„Nur nicht hinsehen“ heißt es bei der Führung in der Nähe der Baustellen

Reise durch historische Innenstadt

Ein Fingerabdruck aus der Zeit der Ziegelherstellung.

Uelzen. Uelzen ist schön – Uelzen bleibt schön. Zumindest, wenn nicht die Baustellen an einigen Stellen den Anblick verunzieren würden. Eine Stadtführung zeigt deutlich, dass die hässlichsten Stellen nicht allzusehr ins Gewicht fallen.

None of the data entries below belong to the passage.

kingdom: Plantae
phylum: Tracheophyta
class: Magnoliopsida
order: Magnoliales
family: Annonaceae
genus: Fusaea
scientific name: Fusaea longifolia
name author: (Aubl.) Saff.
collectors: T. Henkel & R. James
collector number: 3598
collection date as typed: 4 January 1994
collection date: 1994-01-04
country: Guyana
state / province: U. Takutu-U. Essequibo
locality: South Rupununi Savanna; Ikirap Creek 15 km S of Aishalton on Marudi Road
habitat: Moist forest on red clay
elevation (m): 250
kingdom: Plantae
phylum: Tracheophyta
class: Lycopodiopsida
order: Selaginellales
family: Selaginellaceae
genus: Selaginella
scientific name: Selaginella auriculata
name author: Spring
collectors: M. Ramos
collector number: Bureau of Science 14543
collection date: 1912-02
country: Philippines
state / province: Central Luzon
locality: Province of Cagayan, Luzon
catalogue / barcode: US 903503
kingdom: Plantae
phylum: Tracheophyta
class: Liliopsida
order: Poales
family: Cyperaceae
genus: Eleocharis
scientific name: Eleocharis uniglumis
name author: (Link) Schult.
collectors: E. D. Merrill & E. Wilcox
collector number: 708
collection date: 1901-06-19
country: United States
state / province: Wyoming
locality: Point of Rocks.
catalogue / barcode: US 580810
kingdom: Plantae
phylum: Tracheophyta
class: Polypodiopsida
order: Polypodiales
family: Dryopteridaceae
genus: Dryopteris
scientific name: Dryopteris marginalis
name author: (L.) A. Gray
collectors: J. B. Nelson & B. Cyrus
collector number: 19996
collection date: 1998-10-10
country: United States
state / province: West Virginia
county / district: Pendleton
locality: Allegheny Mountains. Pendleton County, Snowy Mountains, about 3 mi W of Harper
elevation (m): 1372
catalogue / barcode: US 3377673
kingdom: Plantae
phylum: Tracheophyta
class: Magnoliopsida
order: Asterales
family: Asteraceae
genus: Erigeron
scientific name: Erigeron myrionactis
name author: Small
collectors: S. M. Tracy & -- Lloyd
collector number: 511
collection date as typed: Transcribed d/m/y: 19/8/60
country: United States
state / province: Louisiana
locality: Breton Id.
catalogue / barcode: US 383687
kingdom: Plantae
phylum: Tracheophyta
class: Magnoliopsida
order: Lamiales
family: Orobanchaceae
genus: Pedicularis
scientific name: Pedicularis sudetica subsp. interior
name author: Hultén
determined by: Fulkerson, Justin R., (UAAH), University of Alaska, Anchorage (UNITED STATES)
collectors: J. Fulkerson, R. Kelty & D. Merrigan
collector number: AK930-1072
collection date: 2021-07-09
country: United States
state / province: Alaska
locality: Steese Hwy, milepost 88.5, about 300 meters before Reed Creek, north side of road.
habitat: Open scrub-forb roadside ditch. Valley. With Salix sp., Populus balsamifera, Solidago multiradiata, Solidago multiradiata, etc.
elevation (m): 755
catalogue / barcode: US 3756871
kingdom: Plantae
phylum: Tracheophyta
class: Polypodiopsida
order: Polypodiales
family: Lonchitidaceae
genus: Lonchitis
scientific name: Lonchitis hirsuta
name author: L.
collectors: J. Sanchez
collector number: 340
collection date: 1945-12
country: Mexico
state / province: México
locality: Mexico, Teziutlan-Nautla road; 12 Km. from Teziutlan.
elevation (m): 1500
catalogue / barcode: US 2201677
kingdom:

Gästeführerin Margret Drögemüller mit einer Gruppe aus Gästen von nah und fern. Von den derzeitigen Baustellen in der Uelzener Innenstadt hat Drögemüller ihre Zuhörer fern gehalten. Fotos: Jansen

„Breite Marktstraßen charakterisieren Uelzen seit Jahrhunderten“, erzählt Gästeführerin Margret Drögemüller bei der historischen Stadtführung. Während die Nachbarstädte als Residenzstädte für herrschende Köpfe gegründet worden waren, sei Uelzen eine von ihren Bürgern erbaute Stadt, die mit 25 Meter breiten Marktstraßen ausgestattet worden sei. „Das ist das Besondere an Uelzen“, berichtet Drögemüller begeistert. Sie zieht am Samstagvormittag mit einer kleinen Gruppe durch die Innenstadt, am belebten Markttreiben vorbei. Diese breiten Straßen zeichnen die Stadt aus und seien seit Jahrhunderten einmalig in ganz Norddeutschland. „Beachten Sie die T-Form der Marktstraßen“, fordert Drögemüller ihre Zuhörer auf. „Dabei war die Gudestraße Richtung Berlin ausgerichtet die wichtigste Handelsstraße nach Berlin.“

Eineinhalb Stunden berichtet Drögemüller mit großer Begeisterung über die Kostbarkeiten der historischen Innenstadt. Ein Beispiel ist das Gildehaus mit seiner gegliederten Fassade. Der gotische Backsteinbau mit seinen verzierten Giebeln und glasierten Ziegeln vermittelt einen Eindruck davon, wie zahlreiche Häuser vor dem großen Brand im Jahr 1646 ausgesehen haben, die Bürger entlang der Marktstraße damals bauten.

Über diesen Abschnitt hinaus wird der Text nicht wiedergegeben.